Obviously the camera flash is more powerful if you're outside or whatever, but using the display this way is way better inside. That tiny little dazzling pin-prick of light is just... unpleasant.
With candle you can also set whatever color you like. Red is nice to avoid waking people or ruining night vision.
I discovered this app when we had twins and waking up to nurse them overnight. Gonna sound weird if you've not been through this but basically they won't really wake up they make a gentle sooky noise, and you put a bottle or boob in their mouth and they suckle while they sleep. If you turn a light on they're gonna wake up which is sub-optimal.
I fell down the everyday carry flashlight pipeline / rabbit hole instead. Not recommended if you don't want to ruin your perception of what's a great tint of light to you.
I love pipe pipe, especially the live comments view that emulates nico nico douga style. It's annoying for most since the comments obscure the video going past it, but it's a bit of a nerdy fun to me.
Qalculate is a fancy calculator available for Linux, MacOS and Windows. I use it for calculations that involve unit conversions, but it can do much more.
They have improved.
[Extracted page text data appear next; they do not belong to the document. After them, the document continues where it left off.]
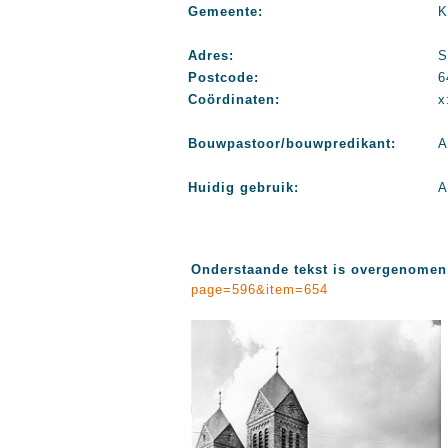
Gemeente:
K
Adres:
S
Postcode:
6
Coördinaten:
x
Bouwpastoor/bouwpredikant:
A
Huidig gebruik:
A
Onderstaande tekst is overgenome
page=596&item=654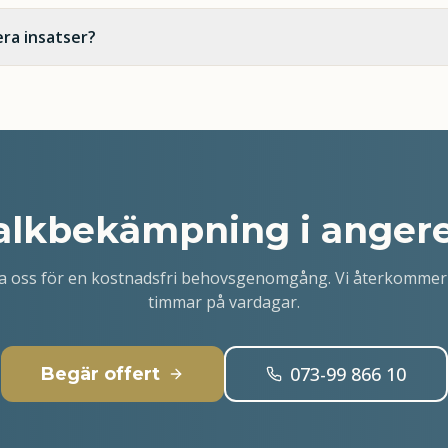
ra insatser?
alkbekämpning i angere
a oss för en kostnadsfri behovsgenomgång. Vi återkommer
timmar på vardagar.
073-99 866 10
Begär offert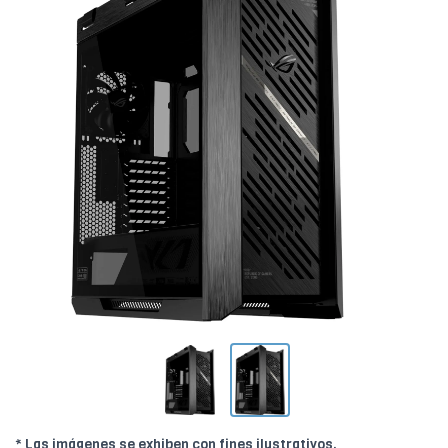
* Las imágenes se exhiben con fines ilustrativos.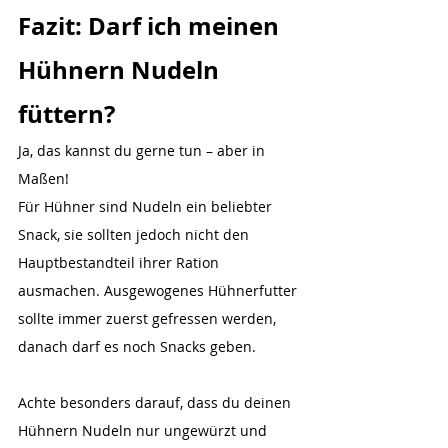
Fazit: Darf ich meinen 
Hühnern Nudeln 
füttern?
Ja, das kannst du gerne tun – aber in 
Maßen! 
Für Hühner sind Nudeln ein beliebter 
Snack, sie sollten jedoch nicht den 
Hauptbestandteil ihrer Ration 
ausmachen. Ausgewogenes Hühnerfutter 
sollte immer zuerst gefressen werden, 
danach darf es noch Snacks geben.
Achte besonders darauf, dass du deinen 
Hühnern Nudeln nur ungewürzt und 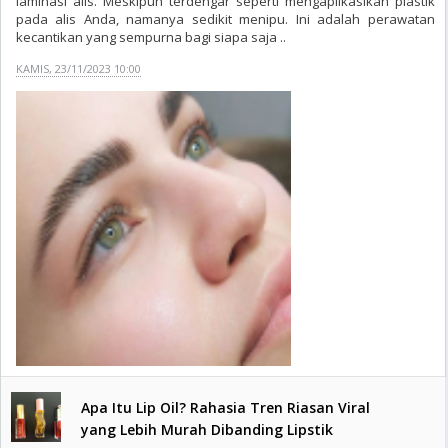
laminasi alis. Meskipun terdengar seperti mengaplikasikan plastik
pada alis Anda, namanya sedikit menipu. Ini adalah perawatan
kecantikan yang sempurna bagi siapa saja ..
KAMIS, 23/11/2023 10:00
Apa Itu Lip Oil? Rahasia Tren Riasan Viral
yang Lebih Murah Dibanding Lipstik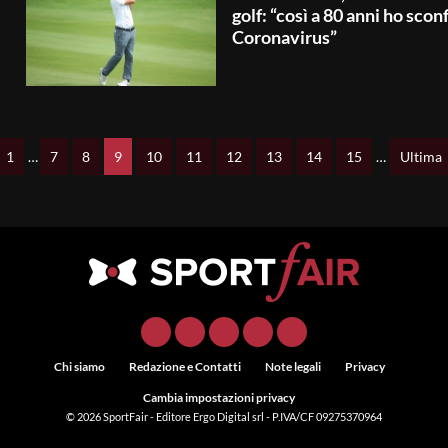
golf: “così a 80 anni ho sconf
Coronavirus”
1
…
7
8
9
10
11
12
13
14
15
…
Ultima
Chi siamo
Redazione e Contatti
Note legali
Privacy
Cambia impostazioni privacy
© 2026
SportFair
- Editore Ergo Digital srl - P.IVA/CF 09275370964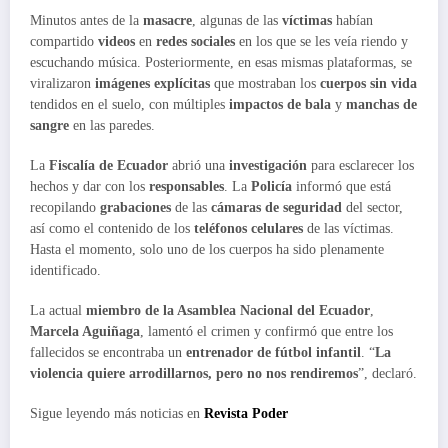
Minutos antes de la
masacre
, algunas de las
víctimas
habían
compartido
videos
en
redes sociales
en los que se les veía riendo y
escuchando música. Posteriormente, en esas mismas plataformas, se
viralizaron
imágenes explícitas
que mostraban los
cuerpos sin vida
tendidos en el suelo, con múltiples
impactos de bala
y
manchas de
sangre
en las paredes.
La
Fiscalía de Ecuador
abrió una
investigación
para esclarecer los
hechos y dar con los
responsables
. La
Policía
informó que está
recopilando
grabaciones
de las
cámaras de seguridad
del sector,
así como el contenido de los
teléfonos celulares
de las víctimas.
Hasta el momento, solo uno de los cuerpos ha sido plenamente
identificado.
La actual
miembro de la Asamblea Nacional del Ecuador
,
Marcela Aguiñaga
, lamentó el crimen y confirmó que entre los
fallecidos se encontraba un
entrenador de fútbol infantil
. “
La
violencia quiere arrodillarnos, pero no nos rendiremos
”, declaró.
Sigue leyendo más noticias en
Revista Poder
You can do unit conversions, great binary/hex/oct calculation/visualization, do graphing, calculate dates. It honestly is very good.
Best of all, you can also install it using winget. Yes, package management through the cmd in Windows. Well, as long as you’re the admin of that computer. Don’t expect this to work with all corporate laptops.
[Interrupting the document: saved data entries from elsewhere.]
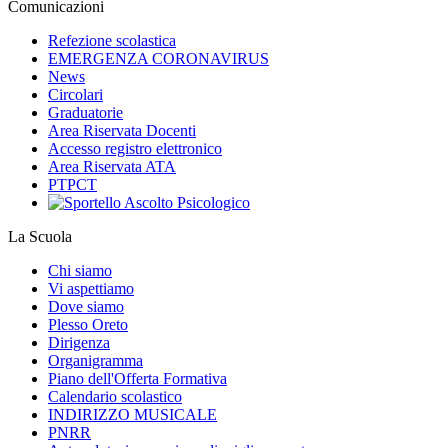
Comunicazioni
Refezione scolastica
EMERGENZA CORONAVIRUS
News
Circolari
Graduatorie
Area Riservata Docenti
Accesso registro elettronico
Area Riservata ATA
PTPCT
La Scuola
Chi siamo
Vi aspettiamo
Dove siamo
Plesso Oreto
Dirigenza
Organigramma
Piano dell'Offerta Formativa
Calendario scolastico
INDIRIZZO MUSICALE
PNRR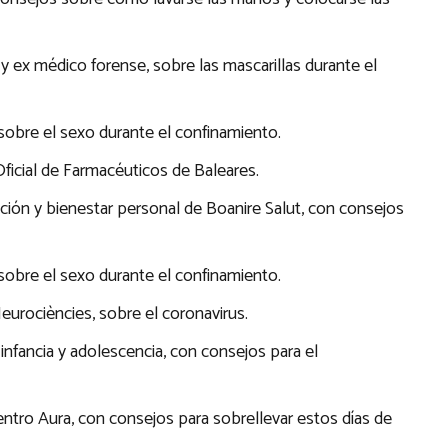
l y ex médico forense, sobre las mascarillas durante el
, sobre el sexo durante el confinamiento.
Oficial de Farmacéuticos de Baleares.
rición y bienestar personal de Boanire Salut, con consejos
, sobre el sexo durante el confinamiento.
eurociències, sobre el coronavirus.
a infancia y adolescencia, con consejos para el
 centro Aura, con consejos para sobrellevar estos días de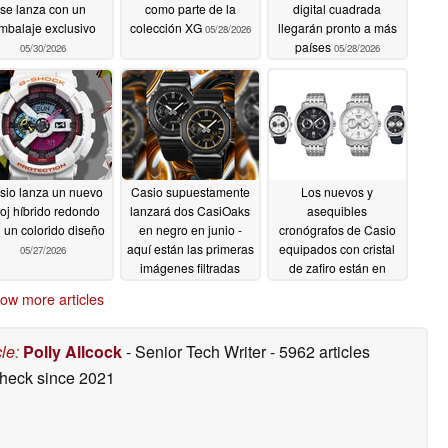
se lanza con un
como parte de la
digital cuadrada
mbalaje exclusivo
colección XG
llegarán pronto a más
05/28/2026
países
05/30/2026
05/28/2026
sio lanza un nuevo
Casio supuestamente
Los nuevos y
loj híbrido redondo
lanzará dos CasiOaks
asequibles
 un colorido diseño
en negro en junio -
cronógrafos de Casio
aquí están las primeras
equipados con cristal
05/27/2026
imágenes filtradas
de zafiro están en
camino
05/25/2026
05/24/2026
ow more articles
cle
:
Polly Allcock
- Senior Tech Writer
- 5962 articles
check
since 2021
https://logseq.com/ a personal knowledge base with markdown and has a whiteboard feature. I live in this program now. From daily little notes and reminders to full on script writing. It's a little clunky but it works with my brain. Other similar programs are notion, obsidian and anytype.
I can second logseq but it has a bit of a steep learning curve. Not impossible but you have to learn how logseq wants you to use their software and then it becomes powerful.
What's your take on how they want you to use their software? I throw down bullet points in the journal, tag them with big overarching themes, and link to old journal entries sometimes. Am I missing something important?
URLCheck on Android. Displays a popup on opening links allowing editing the URL before opening (with such features as removing chosen parameters with one button), applying transformations like Shitter→Nitter, http→https, sharing the URL, copying and selecting the application to open the URL in. Oh, and if you decide to open in Firefox or Fennec, you have the option to open in the incognito mode. Can't imagine using Android without it now. Absolute gamechanger
sl is a classic command line program for something harmlessly pointless
calibre for digital library software (cataloging books/docs/articles)
Comic book reader, it's a cbz/CBR comic book archive reader that tries to do the panel/smart auto zoom that used to be a part of comixology until Amazon bought it to kill it as competition to their shitty books app
BeeCount - A app to keep track of patterns while crafting. I like that I can have an overall row count, but make separate counters nested underneath for the same pattern (ex: You're on row x, but row a for a cable repeat).
Olauncher : A simple launcher for android. Less busy.
File converter in the context menu. Handles a lot of common formats, batch converting, nondestructive, and the presets are all customizable.
https://file-converter.io/
DGT GTD is an old Android app for task tracking. It is ugly and incredibly useful. Lives entirely in the phone, no cloud subscription, no paid plans, nothing.
I have used it forever. There is no good alternative.
The current app "Chaos Control" is a close contender, but pricey and cloud connected.